**Dataset extract**
------------------------------------
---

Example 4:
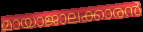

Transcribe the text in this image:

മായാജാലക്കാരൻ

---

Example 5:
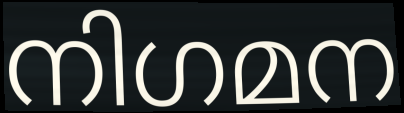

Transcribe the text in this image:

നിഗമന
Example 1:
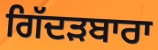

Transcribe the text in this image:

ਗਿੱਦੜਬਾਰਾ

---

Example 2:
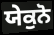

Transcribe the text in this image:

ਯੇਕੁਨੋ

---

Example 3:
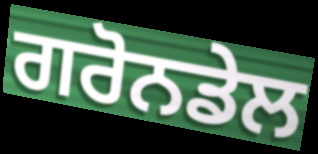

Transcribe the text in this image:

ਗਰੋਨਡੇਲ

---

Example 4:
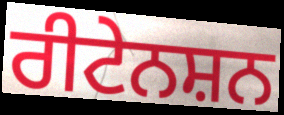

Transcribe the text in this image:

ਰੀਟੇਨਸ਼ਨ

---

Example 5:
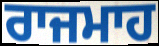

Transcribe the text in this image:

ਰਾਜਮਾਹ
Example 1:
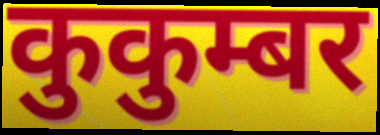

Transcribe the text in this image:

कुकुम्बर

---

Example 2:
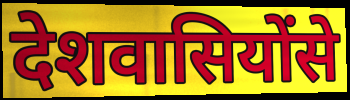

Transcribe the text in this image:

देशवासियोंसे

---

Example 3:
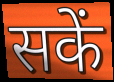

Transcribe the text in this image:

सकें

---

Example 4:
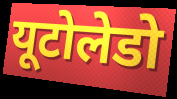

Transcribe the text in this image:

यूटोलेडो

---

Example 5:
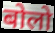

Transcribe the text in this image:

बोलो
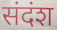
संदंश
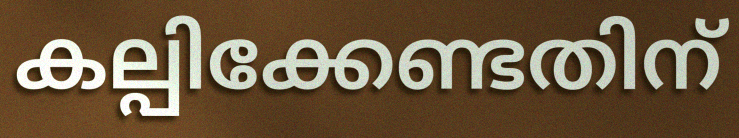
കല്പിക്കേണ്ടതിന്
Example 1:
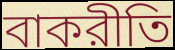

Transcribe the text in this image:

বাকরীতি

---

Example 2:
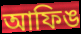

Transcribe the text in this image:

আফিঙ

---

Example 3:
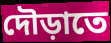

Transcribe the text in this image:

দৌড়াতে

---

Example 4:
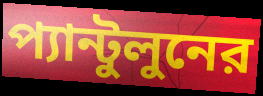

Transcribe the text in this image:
------------------------------------
**Task description**
Copy all of the records above line by line without changing anything. Leave the pictures out of your copy.

**Reply to the exercise**
---

Example 4:

Transcribe the text in this image:

മായാജാലക്കാരൻ

---

Example 5:

Transcribe the text in this image:

നിഗമന
Example 1:

Transcribe the text in this image:

ਗਿੱਦੜਬਾਰਾ

---

Example 2:

Transcribe the text in this image:

ਯੇਕੁਨੋ

---

Example 3:

Transcribe the text in this image:

ਗਰੋਨਡੇਲ

---

Example 4:

Transcribe the text in this image:

ਰੀਟੇਨਸ਼ਨ

---

Example 5:

Transcribe the text in this image:

ਰਾਜਮਾਹ
Example 1:

Transcribe the text in this image:

कुकुम्बर

---

Example 2:

Transcribe the text in this image:

देशवासियोंसे

---

Example 3:

Transcribe the text in this image:

सकें

---

Example 4:

Transcribe the text in this image:

यूटोलेडो

---

Example 5:

Transcribe the text in this image:

बोलो
संदंश
കല്പിക്കേണ്ടതിന്
Example 1:

Transcribe the text in this image:

বাকরীতি

---

Example 2:

Transcribe the text in this image:

আফিঙ

---

Example 3:

Transcribe the text in this image:

দৌড়াতে

---

Example 4:

Transcribe the text in this image:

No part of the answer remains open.